Event
Join us for the Asian America Across the Disciplines Series hosted by Dr. Weirong Guo in the course "Global Chinas and Chinese Diasporas." Lingxiao Chen and Xueqia Zhang will be presenting their research on transnational discourses on the Black Lives Matter movements.
The event is open to Penn community in person or by Zoom. Please register here to join by Zoom!

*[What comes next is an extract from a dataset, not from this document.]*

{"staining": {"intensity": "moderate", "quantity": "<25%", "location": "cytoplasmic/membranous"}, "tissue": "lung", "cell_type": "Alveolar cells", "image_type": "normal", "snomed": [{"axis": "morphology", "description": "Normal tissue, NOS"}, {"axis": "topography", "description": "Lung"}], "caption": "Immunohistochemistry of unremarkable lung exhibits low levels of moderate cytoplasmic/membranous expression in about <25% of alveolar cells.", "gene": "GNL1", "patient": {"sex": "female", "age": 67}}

Abstract: The existing literature on transnational discourses has yet to fully address three important questions: How is democracy discussed in transnational discourses? How is race discussed? How does the State’s involvement in the global public sphere shape the discourses of democracy and race? This article aims to address these gaps by studying the discourses about the Black Lives Matter movement in the Chinese-speaking, transnational public spheres. We collected over 2,000 texts from traditional and social media. We analyzed patterns of narratives and comments in the texts with two theory-informed methods—the dramatic analysis of narratives and the codes analysis based on the civil sphere theory. We found that, first, the Chinese State’s two modes of involvement—restriction, and intervention—significantly shaped discourses of democracy, and such influence varies across different publics. Second, the discussions of race are mainly influenced by the transnational experience of the participants of discourses, particularly their self-identities as spectators of a remote racial issue or members of the society where the issue happened. Third, two factors in the Chinese horizon of interpretation were translated into consistently pervasive impacts on the transnational discourses: the State’s preference for order and stability, which even permeates the language of those opposing the State; and the racist image of “uncivil Blacks,” which reinforces the preference for order and stability. Our findings suggest that the State remains a powerful entity in transnational discourses of democracy and race. Its influences, however, are subtler and more latent than our conventional wisdom.